Ныне фильм забыт справедливо, ибо вся фабула с партийным билетом, заимствованным из жениной сумочки и переданным некой иностранной разведке, анахронична и невдомек не только новому, молодому, но и бывшему советскому зрителю. При этом в киногении фильма немало интересного, чего не найти в других лентах. Прежде всего это образ Москвы начала зо-х, то есть как раз того переломного времени, когда вторая сталинская революция была завершена и индустриализация, иначе – модернизация, вступила в свои права. Картина начинается на Москве-реке в виду Кремля: ошалелый деревенский парень кидает свой чемодан на последний речной трамвай, едва не срывается и с трудом вскарабкивается на палубу (метафора будущей судьбы). Сам Пырьев опишет в последующих воспоминаниях эту сцену как «яркий и красочный первомайский карнавал» [189] . На самом деле панорама по ночной Москве-реке с фейерверками, иллюминацией, танцами на палубе смотрится не только празднично, но и тревожно: черная вода, мелькающие огни, город, то возникающий, то пропадающий при качке, – все как бы глазами «чужака», приехавшего искать счастья. Сам режиссер напишет, что это был сценарий «о проникновении врага в партию, в честную рабочую семью…» [190]
189
Пырьев И. А. Избранные произведения: В 2 т. М., 1978. Т. 1. С. 70.
190
Там же. С. 71.
Когда-то, еще в 70-х, мой соавтор по «Обыкновенному фашизму» и историк советского кино Юра Ханютин высказал мне такое соображение: «Посмотрел „Партийный билет“ – картина вовсе не о бдительности, это устаревший довесок. Это фильм о том, как провинциал „вженился“ в аппарат». Действительно, фильм допускает такой взгляд, тем более что подобный случай мы только что наблюдали в жизни. По меньшей мере две трети фильма показывают, как сибирский Растиньяк, изгнанный мужем бывшей своей возлюбленной, на которую он рассчитывал в столице (ее жилье, она сама у лохани с бельем – это деревня в городе), завоевывает зато любовь «партийки», лучшей ударницы завода Анны, входит в ее семью рабочей аристократии, устраивается благодаря этому на военный авиационный завод – делает внушительную «пролетарскую» карьеру…
Дневная Москва в фильме тоже достаточно интересна и адресна. Это не центр, а Семеновская слобода (где режиссеру довелось пожить в рабочей семье), еще не вполне урбанизированная, с полудачной деревянной застройкой. В таком просторном доме за забором, на улице, еще поросшей травой, живет семья Анны.

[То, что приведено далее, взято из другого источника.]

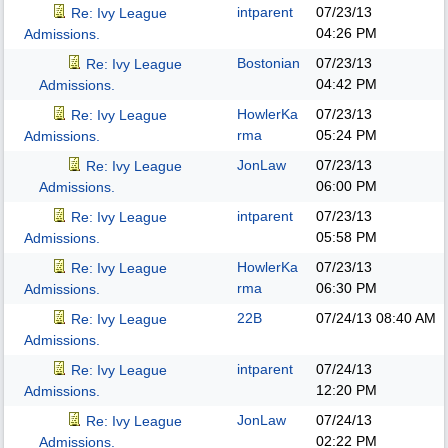
intparent
07/23/13
Re: Ivy League
04:26 PM
Admissions.
Bostonian
07/23/13
Re: Ivy League
04:42 PM
Admissions.
HowlerKa
07/23/13
Re: Ivy League
rma
05:24 PM
Admissions.
JonLaw
07/23/13
Re: Ivy League
06:00 PM
Admissions.
intparent
07/23/13
Re: Ivy League
05:58 PM
Admissions.
HowlerKa
07/23/13
Re: Ivy League
rma
06:30 PM
Admissions.
22B
07/24/13
08:40 AM
Re: Ivy League
Admissions.
intparent
07/24/13
Re: Ivy League
12:20 PM
Admissions.
JonLaw
07/24/13
Re: Ivy League
02:22 PM
Admissions.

Зато завод «Станкостроитель» представляет «новую Москву» – бетон и стекло, эпоха конструктивизма в действии. Киногения фильма заметно связана с традицией современных ей фотографии и искусства. Когда рабочие по сигналу тревоги бегут по стеклянным галереям, это почти воспроизводит композицию полотна Дейнеки. Да и семья Куликовых – отец, Анна, братья (один – летчик, другой инженер-изобретатель), красивые и высокие, – персонажи Дейнеки или журнала «СССР на стройке» (Россия была тогда малорослой страной).
Если свадьба за семейным столом носит еще слободской характер («посадом» назовет В. Глазычев эту полуурбанистическую культуру), то проезд семьи в большой заграничной машине по пустоватой улице – наглядное торжество идеи модернизации. Именно таким – с ног до головы в белом, на мощном моторе – хотелось видеть класс-гегемон в эпоху пятилеток.
Переходность момента видна в людях так же, как в киногении. В фильме две крупные фигуры: Павел (А. Абрикосов), который на глазах из провинциала становится самым ярким воплощением рабочей аристократии, и Анна (А. Войцик). Анна – в полном смысле «новая женщина» и, пожалуй, другой подобной фигуры в советском кино этого времени и нет. Актриса (знаменитая Марютка в «Сорок первом») обладала уникальным даром суверенности, который, правда, не понадобился советскому экрану. И в ней почти не было «бабы». Если на сцене М. Бабанова воплотила «новую» женщину-девочку (ей отзовется барышня-крестьянка М. Ладыниной в музыкальных комедиях Пырьева), то Войцик воплотила девушку-женщину, обладающую врожденным чувством равенства с мужчиной, отнюдь не культивированным национальной традицией.